This year, Easter brought a return of Christmas. Not only did it snow 13 inches on good Friday, I was also busy doing the revisions on my Christmas novel, totally out of sync with the season.
So we celebrated at home, instead of traveling. And, as usual, I waited until the last possible moment, to make any plans for dinner.
I’ve never actually done Easter dinner for the kids. And personally, I am not a big fan of ham. But I am a big fan of tradition. So when I asked if there were any requests from the kids, for a perfect Easter feast, I was a little confused when #2 Son asked for chicken Mole.
Ok. Chicken. Chocolate. Is it really any stranger than a chocolate bunny? Chicken Mole it is. With Spanish rice, nopalitos (cactus salad, with queso blanco and jalapenos), a fruit salad, and flan.
But then, I began to feel guilty. There was no jello salad on this menu. And how is it possible, to celebrate the risen Lord without a jello mold?
But if you’re making a jello mold, then might as well make a seven layer salad.
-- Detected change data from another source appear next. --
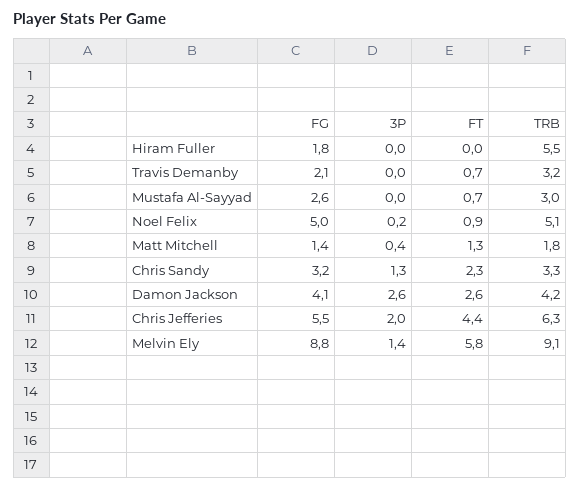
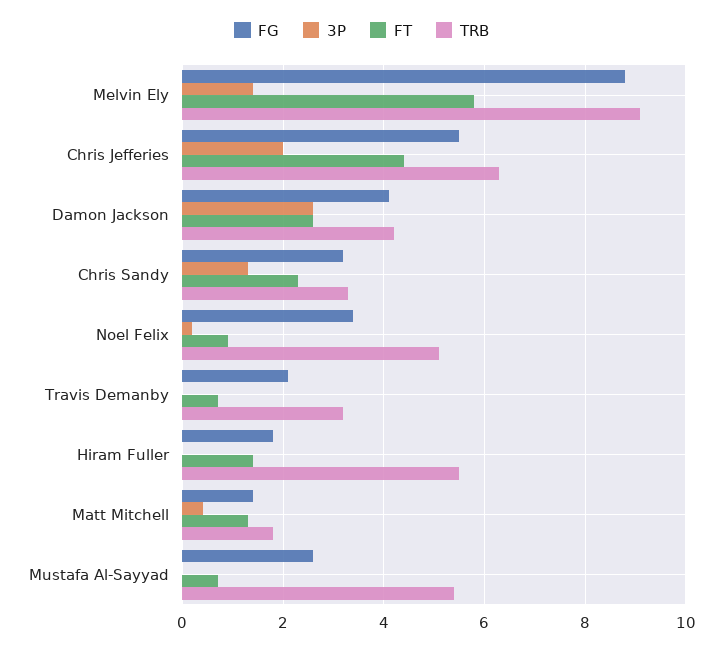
  {
    "FG": {
      "Hiram Fuller": 1.8,
      "Travis Demanby": 2.1,
      "Mustafa Al-Sayyad": 2.6,
-     "Noel Felix": 5,
+     "Noel Felix": 3.5,
      "Matt Mitchell": 1.4,
      "Chris Sandy": 3.2,
      "Damon Jackson": 4.1,
      "Chris Jefferies": 5.5,
      "Melvin Ely": 8.8
    },
    "3P": {
      "Hiram Fuller": 0,
      "Travis Demanby": 0,
      "Mustafa Al-Sayyad": 0,
      "Noel Felix": 0.2,
      "Matt Mitchell": 0.4,
      "Chris Sandy": 1.3,
      "Damon Jackson": 2.6,
      "Chris Jefferies": 2,
      "Melvin Ely": 1.4
    },
    "FT": {
-     "Hiram Fuller": 0,
+     "Hiram Fuller": 1.5,
      "Travis Demanby": 0.7,
      "Mustafa Al-Sayyad": 0.7,
      "Noel Felix": 0.9,
      "Matt Mitchell": 1.3,
      "Chris Sandy": 2.3,
      "Damon Jackson": 2.6,
      "Chris Jefferies": 4.4,
      "Melvin Ely": 5.8
    },
    "TRB": {
      "Hiram Fuller": 5.5,
      "Travis Demanby": 3.2,
-     "Mustafa Al-Sayyad": 3,
+     "Mustafa Al-Sayyad": 5.5,
      "Noel Felix": 5.1,
      "Matt Mitchell": 1.8,
      "Chris Sandy": 3.3,
      "Damon Jackson": 4.2,
      "Chris Jefferies": 6.3,
      "Melvin Ely": 9.1
    }
  }

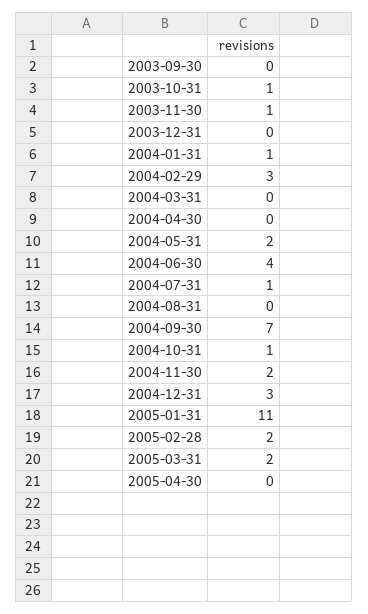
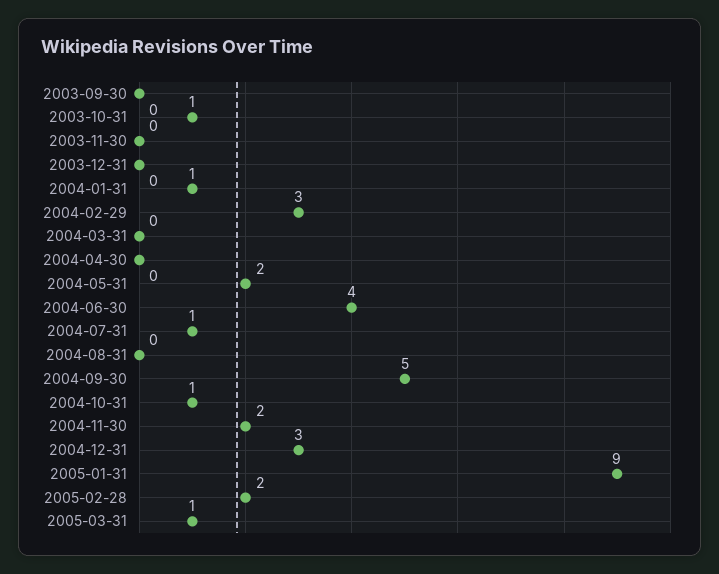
  {
    "2003-09-30": 0,
    "2003-10-31": 1,
-   "2003-11-30": 1,
+   "2003-11-30": 0,
    "2003-12-31": 0,
    "2004-01-31": 1,
    "2004-02-29": 3,
    "2004-03-31": 0,
    "2004-04-30": 0,
    "2004-05-31": 2,
    "2004-06-30": 4,
    "2004-07-31": 1,
    "2004-08-31": 0,
-   "2004-09-30": 7,
+   "2004-09-30": 5,
    "2004-10-31": 1,
    "2004-11-30": 2,
    "2004-12-31": 3,
-   "2005-01-31": 11,
+   "2005-01-31": 9,
    "2005-02-28": 2,
-   "2005-03-31": 2,
+   "2005-03-31": 1
-   "2005-04-30": 0
  }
And some crescent rolls.
And a ham.
So, I’ll cook twice. And get some Pillsbury sweet rolls for breakfast to go for the kitchen trifecta.
It took about a second to realize that I was not prepared for these menus. Aside from not having any groceries in the house, I also lacked ramekins for the flan,and a jello mold. How could I have been married for 24 years, and never noticed the lack of jello molds?
So, the day before Easter, I went grocery shopping, and then off to the gourmet kitchen thingy store, to get supplies. After listening to all the sugared up, screaming kids in the Walmart grocery dept, I was a little punchy. This is an excellent way to go to a specialty store, since stuff that you wouldn’t have given a second glance to, back when you were still sane, begins to like a real good idea.
Suddenly an ordinary ring pan would not do, for my jello. I found a silicon bundt pan, that looked like a cathedral. I could imagine the crystal tower of wobbly goodness on a glass plate, possibly surrounded by greens.
With bananas in it. Or maybe peaches. But no carrots. Because that is just kind of creepy.
And the little pans for the flan were right above it. So I grabbed a handful. Only to get to the check-out, and see Creme brulee kits. They came with a mix, ramekins,
and a blow torch.
I really need ramekins, and this is a lot like flan.
And there is a blow torch.
When I get to the check-out counter, the perky girl behind it asks, “Can I interest you in our gadget of the week?”
“I am impulse buying a blow torch, the day before Easter. What do you think?”
So now, I am also the proud owner of a palm peeler. You fit it on you hand by slipping your finger through a ring, and you can peel potatoes by stoking them.
I held up my palm to #2 son, and announced “Just like brass knuckles.”
He said, “Not unless the blade is on the back of your hand. And you think you can defend yourself with a potato peeler.”
And then he took it off my hand, and put it back on, correctly. Since, not only was it useless for self defense, I was wearing it the wrong way to peel potatoes, too.
He was definitely more interested in the blow torch.